Extracted page text data
>>>

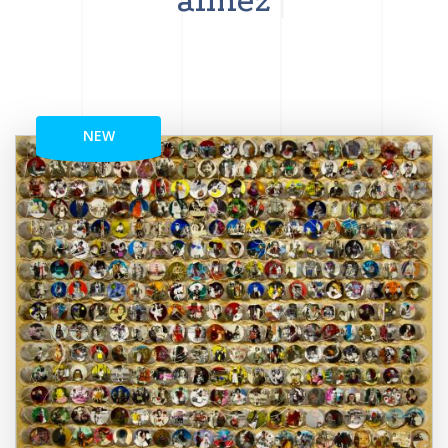
aimez
NEW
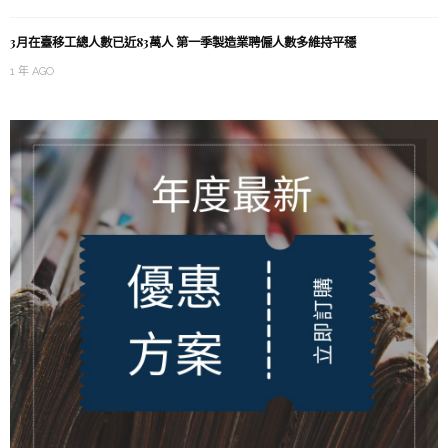
3月在臺移工總人數已近83萬人 第一季製造業聘僱人數多維持平穩
1 年 AGO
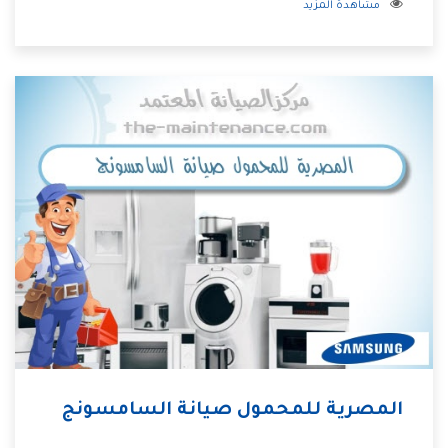
مشاهدة المزيد
المصرية للمحمول صيانة السامسونج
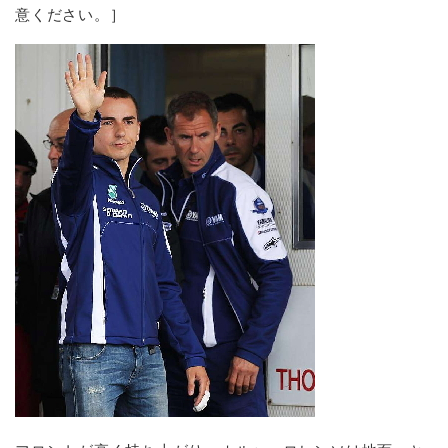
意ください。］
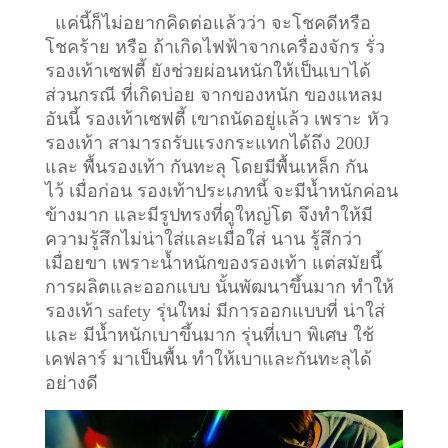
แค่นี้ก็ไม่อยากคิดต่อแล้วว่า จะโชคดีหรือ
โชคร้าย หรือ ถ้าเกิดไฟฟ้าจากเครื่องจักร รั่ว
รองเท้าเซฟตี้ ยังช่วยผ่อนหนักให้เป็นเบาได้
ส่วนกรณี ที่เกิดบ่อย จากของหนัก ของแหลม
อันนี้ รองเท้าเซฟตี้ เขาถนัดอยู่แล้ว เพราะ หัว
รองเท้า สามารถรับแรงกระแทกได้ถึง 200J
และ พื้นรองเท้า กันทะลุ โดยมีพื้นเหล็ก กัน
ไว้
เมื่อก่อน รองเท้าประเภทนี้ จะมีน้ำหนักค่อน
ข้างมาก และมีรูปทรงที่ดูใหญ่โต จึงทำให้มี
ความรู้สึกไม่น่าใส่และเมื่อใส่ นาน รู้สึกว่า
เมื่อยขา เพราะน้ำหนักของรองเท้า แต่สมัยนี้
การผลิตและออกแบบ นั้นพัฒนาขึ้นมาก ทำให้
รองเท้า safety รุ่นใหม่ มีการออกแบบที่ น่าใส่
และ มีน้ำหนักเบาขึ้นมาก รุ่นที่เบา พิเศษ ใช้
เคฟลาร์ มาเป็นพื้น ทำให้เบาและกันทะลุได้
อย่างดี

<<<

** GOAL OF THE EXERCISE **
Your task is to transcribe the line containing "รองเท้า สามารถรับแรงกระแทกได้ถึง 200J" and every line after it, through the last line of the data, exactly as written and with nothing more.

** TASK ANSWER **
รองเท้า สามารถรับแรงกระแทกได้ถึง 200J
และ พื้นรองเท้า กันทะลุ โดยมีพื้นเหล็ก กัน
ไว้
เมื่อก่อน รองเท้าประเภทนี้ จะมีน้ำหนักค่อน
ข้างมาก และมีรูปทรงที่ดูใหญ่โต จึงทำให้มี
ความรู้สึกไม่น่าใส่และเมื่อใส่ นาน รู้สึกว่า
เมื่อยขา เพราะน้ำหนักของรองเท้า แต่สมัยนี้
การผลิตและออกแบบ นั้นพัฒนาขึ้นมาก ทำให้
รองเท้า safety รุ่นใหม่ มีการออกแบบที่ น่าใส่
และ มีน้ำหนักเบาขึ้นมาก รุ่นที่เบา พิเศษ ใช้
เคฟลาร์ มาเป็นพื้น ทำให้เบาและกันทะลุได้
อย่างดี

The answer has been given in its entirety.